Repressionen gegen Journalisten und Juristen

Die Wahlen werden zudem überschattet von Vorwürfen gegen Präsident Giammattei. Er wird beschuldigt, repressiv gegen kritische Journalisten und Juristen vorzugehen. Zuletzt übte die Menschenrechtskommission der Organisation Amerikanischer Staaten (OAS) nach der Verurteilung des Journalisten Jose Ruben Zamora wegen angeblicher Geldwäsche Kritik. Der Direktor der mittlerweile eingestellten Tageszeitung "El Periódico", José Rubén Zamora, muss für sechs Jahre hinter Gitter. Sein Blatt hatte Fälle von Korruption aufgedeckt.

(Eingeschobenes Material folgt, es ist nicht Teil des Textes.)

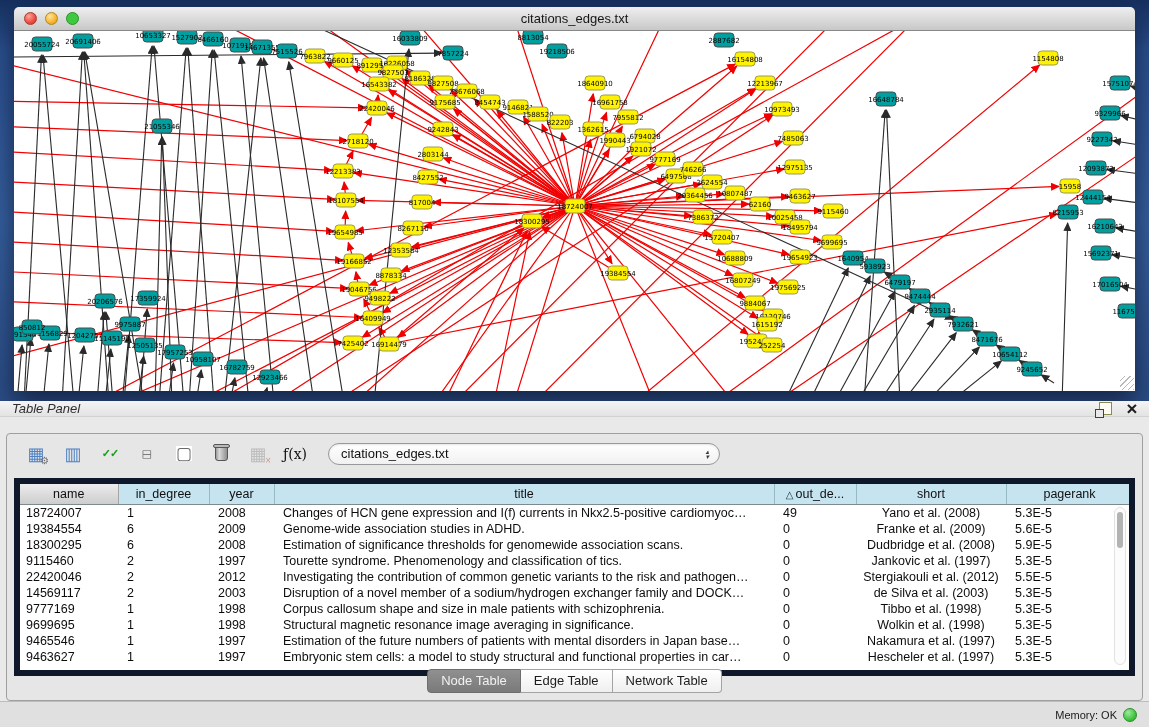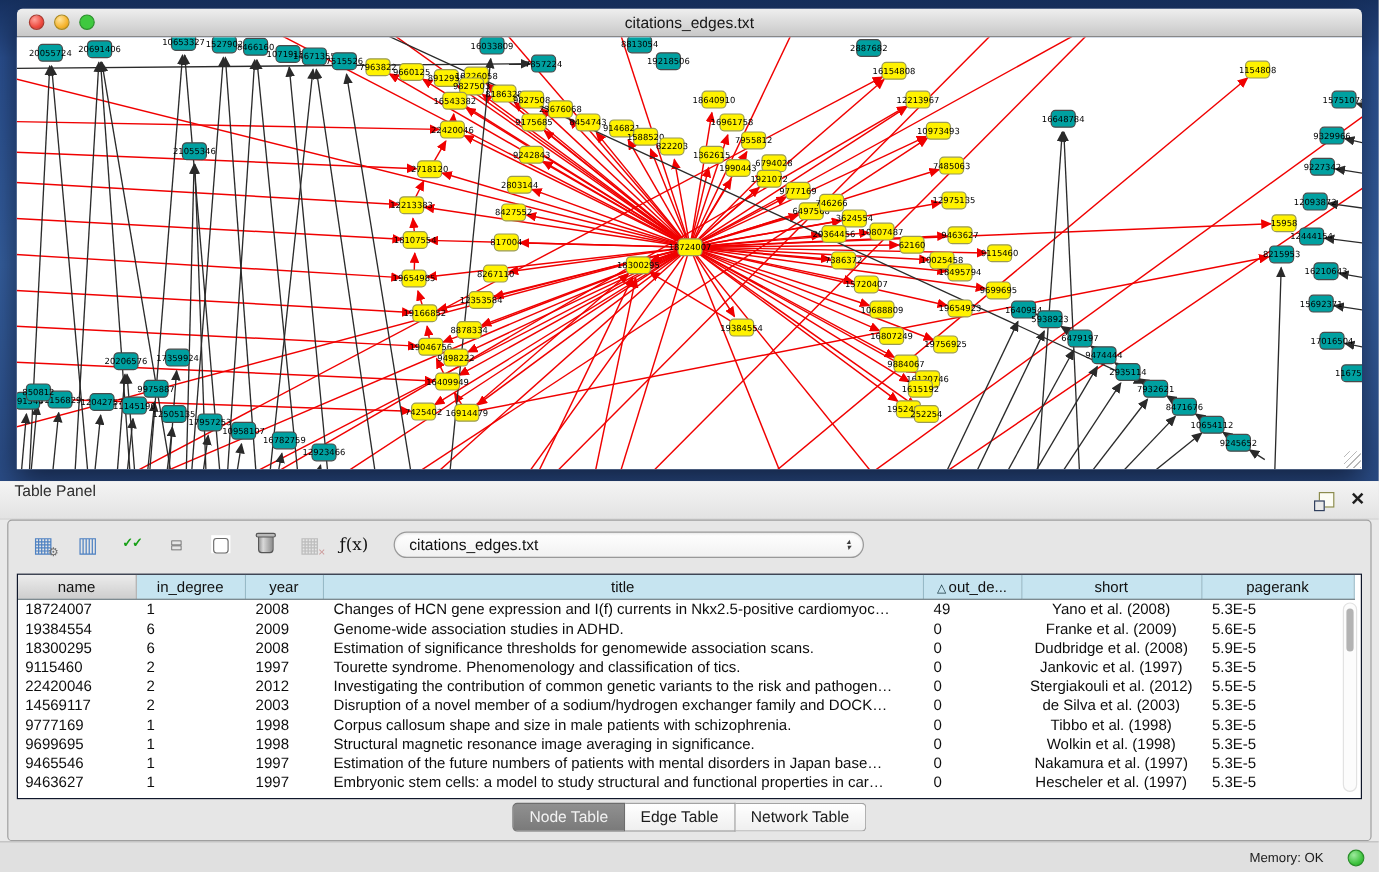--- a/index.html
+++ b/index.html
@@ -20,22 +20,22 @@
   .light.yellow{background:radial-gradient(circle at 35% 30%,#ffe39a,#f6b42e 60%,#d29414);border:1px solid #ad8a1e;}
   .light.green{background:radial-gradient(circle at 35% 30%,#b4f0a8,#3fc93f 60%,#2da32d;);border:1px solid #2d8f2d;background-color:#3fc93f;}
   .wtitle{font-size:13px;color:#161616;}
   .canvas{position:absolute;top:24px;left:0;right:0;bottom:0;background:#fff;overflow:hidden;}
   .canvas svg{display:block;font-family:"DejaVu Sans",sans-serif;}
   .grip{position:absolute;right:1px;bottom:1px;width:14px;height:14px;
     background:repeating-linear-gradient(135deg,transparent 0 3px,#b9b9b9 3px 4px);}
 
   
   .table-panel{position:absolute;top:401px;left:0;right:0;bottom:0;background:#e9e9e9;}
-  .panel-header{height:32px;display:flex;padding:0 12px;box-sizing:border-box;
-    background:linear-gradient(#f4f4f4,#e3e3e3);border-bottom:1px solid #d2d2d2;}
+  .panel-header{height:16px;display:flex;align-items:center;padding:0 12px;box-sizing:border-box;
+    background:linear-gradient(#f4f4f4,#e3e3e3);border-bottom:1px solid #d2d2d2;font-style:italic;}
   .panel-title{font-size:13px;color:#2e2e2e;}
   .panel-controls{margin-left:auto;display:flex;align-items:center;gap:14px;}
   .float-ic{width:11px;height:11px;border:1px solid #8b8b4e;background:#fcfcf4;position:relative;display:inline-block;}
   .float-ic::after{content:"";position:absolute;left:-5px;bottom:-4px;width:7px;height:7px;border:1px solid #31405e;background:#e9e9e9;}
   .close-ic{font-size:19px;font-weight:bold;color:#1d1d1d;line-height:14px;cursor:default;}
 
   .panel-body{position:absolute;left:6px;right:6px;top:32px;bottom:26px;
     background:#e6e6e6;border:1px solid #9f9f9f;border-radius:4px;}
   .toolbar{display:flex;align-items:center;gap:11px;padding:7px 10px 0 16px;height:32px;box-sizing:border-box;}
   .tbtn{width:26px;height:26px;display:flex;align-items:center;justify-content:center;
@@ -55,21 +55,21 @@
     background:#b9b9b9;border:1px solid #565656;border-radius:2px;}
 
   .combo{margin-left:9px;width:392px;height:22px;border:1px solid #999;border-radius:12px;
     background:linear-gradient(#ffffff,#f1f1f1);display:flex;align-items:center;
     padding:0 10px 0 12px;font-size:13px;color:#111;box-sizing:border-box;
     box-shadow:inset 0 1px 2px rgba(0,0,0,.10);}
   .combo .spin{margin-left:auto;display:flex;flex-direction:column;align-items:center;
     font-size:7px;line-height:5px;color:#3c3c3c;}
 
   .table-wrap{position:absolute;left:7px;right:7px;top:44px;height:186px;
-    background:#fff;border:1px solid #0f172a;overflow:hidden;}
+    background:#fff;border:6px solid #0f172a;overflow:hidden;}
   table{border-collapse:collapse;table-layout:fixed;width:1113px;font-size:12.5px;}
   th{height:20px;background:#c6e4f0;border-right:1px solid #97bac7;border-bottom:1px solid #7d8a90;
      font-weight:normal;font-size:12.5px;color:#101010;padding:0;overflow:hidden;white-space:nowrap;text-align:center;}
   th.sel{background:linear-gradient(#ececec,#cdcdcd);border-right:1px solid #a5a5a5;}
   th .sort{font-size:10px;margin-right:2px;color:#13333d;}
   td{height:16px;padding:0 2px 0 9px;white-space:nowrap;overflow:hidden;color:#0d0d0d;font-size:12.5px;}
   td.c-name{padding-left:6px;}
   td.c-short{text-align:center;padding:0;}
 
   .vscroll{position:absolute;top:23px;right:3px;bottom:5px;width:12px;border-radius:7px;
@@ -78,21 +78,21 @@
 
   .tabbar{position:absolute;left:0;right:0;bottom:7px;display:flex;justify-content:center;margin-top:48px;}
   .seg{font-size:13px;padding:3px 13px 4px;background:linear-gradient(#ffffff,#efefef);
     border:1px solid #a3a3a3;border-left:none;color:#1c1c1c;font-family:inherit;}
   .seg:first-child{border-left:1px solid #a3a3a3;border-radius:4px 0 0 4px;}
   .seg:last-child{border-radius:0 4px 4px 0;}
   .seg.active{background:linear-gradient(#909090,#7a7a7a);color:#f2f2f2;border-color:#6d6d6d;}
 
   .status-bar{position:absolute;left:0;right:0;bottom:0;height:26px;background:#e0e0e0;
     border-top:1px solid #bdbdbd;display:flex;align-items:center;justify-content:flex-end;
-    padding:12px 12px;font-size:11px;color:#1a1a1a;gap:20px;box-sizing:border-box;}
+    padding:12px 12px;font-size:11px;color:#1a1a1a;gap:6px;box-sizing:border-box;}
   .dot{width:14px;height:14px;border-radius:50%;box-sizing:border-box;
     background:radial-gradient(circle at 35% 30%,#9dea9d,#3cc13c 65%,#2aa52a);border:1px solid #2a8f2a;}
 </style>
 </head>
 <body>
 
 <div class="app">
 
   <div class="network-area">
     <div class="net-window">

Der Journalist Jose Ruben Zamora Marroquin wird nach einem Gerichtsprozess abgeführtBild: Luis Echeverria/REUTERS

Zudem wurden mehrere Richter und Staatsanwälte, die mit der UN-Kommission gegen Straflosigkeit in Guatemala (CICIG) kooperiert haben, kriminalisiert oder sind ins Exil gegangen. Die Kommission hatte sich ab 2006 für die Aufdeckung der kriminellen Strukturen eines Teils der politischen Elite eingesetzt und wurde 2019 vom damaligen Präidenten Jimmy Morales des Landes verwiesen.

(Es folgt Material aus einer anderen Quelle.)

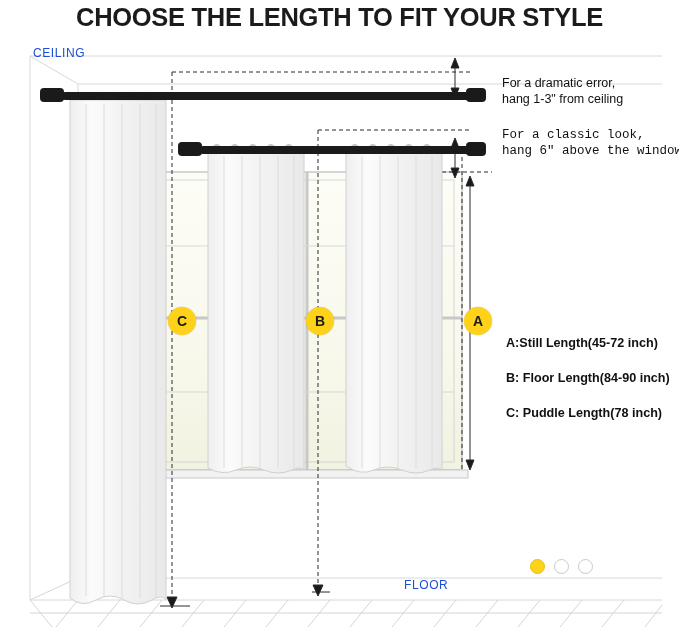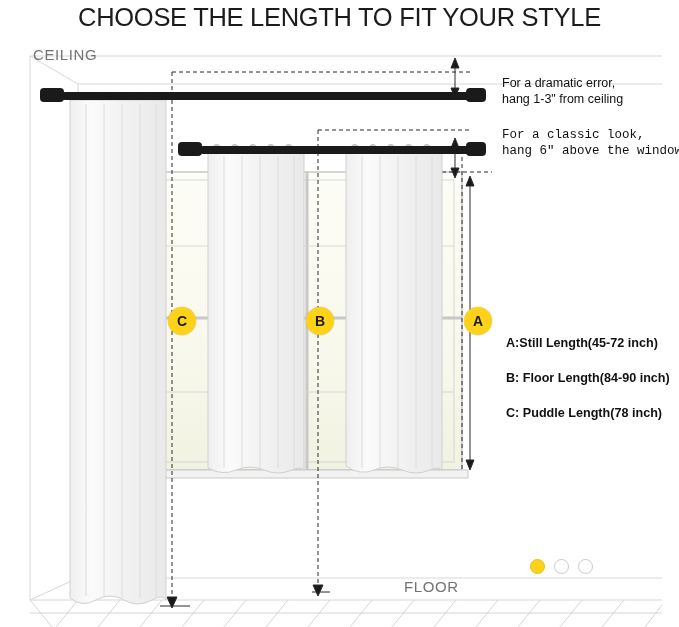--- a/index.html
+++ b/index.html
@@ -17,21 +17,21 @@
     overflow: hidden;
     background: #ffffff;
   }
   .title {
     position: absolute;
     left: 0;
     top: 0;
     width: 679px;
     text-align: center;
     font-size: 25.5px;
-    font-weight: normal;
+    font-weight: bold;
     letter-spacing: -0.3px;
     color: #1b1b1b;
     line-height: 34px;
     white-space: nowrap;
   }
   svg.scene {
     position: absolute;
     left: 0;
     top: 0;
     width: 679px;
@@ -61,23 +61,23 @@
     color: #1a1a1a;
     font-size: 14px;
     font-weight: bold;
     display: flex;
     align-items: center;
     justify-content: center;
     box-shadow: 0 0 0 0.5px rgba(0,0,0,0.12);
   }
   .caps {
     position: absolute;
-    font-size: 15px;
+    font-size: 12px;
     letter-spacing: 0.6px;
-    color: #737373;
+    color: #1d4ed8;
     white-space: nowrap;
   }
   .dots {
     position: absolute;
     display: flex;
     gap: 9px;
     align-items: center;
   }
   .dot {
     width: 15px;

Derweil zeichnet der guatemaltekische Kardinal Alvaro Leonel Ramazzini Imeri, Bischof von Huehuetenango, unmittelbar vor den Wahlen ein verheerendes Bild zur Lage im Land: In Guatemala gebe es eine "Unterwerfung der öffentlichen Institutionen unter die Interessen der oligarchischen Eliten, der transnationalen Konzerne, des Drogenhandels, des organisierten Verbrechens, der illegalen Einrichtungen und der klandestinen Sicherheitsapparate". Angeführt werde diese Unterwerfungsbewegung von der Wirtschaftselite, von der "neofaschistischen Militärführung und der korrupten Klasse", sagte Ramazzini der Tageszeitung "Prensa Libre". Diese Dynamik habe zu einem "gescheiterten Staat geführt, der durch den zunehmenden Verfall aller Institutionen gekennzeichnet ist".

Die Wahllokale öffnen um 7.00 Uhr (Ortszeit, 15.00 Uhr MESZ) und schließen um 18.00 Uhr (02.00 Uhr Montag).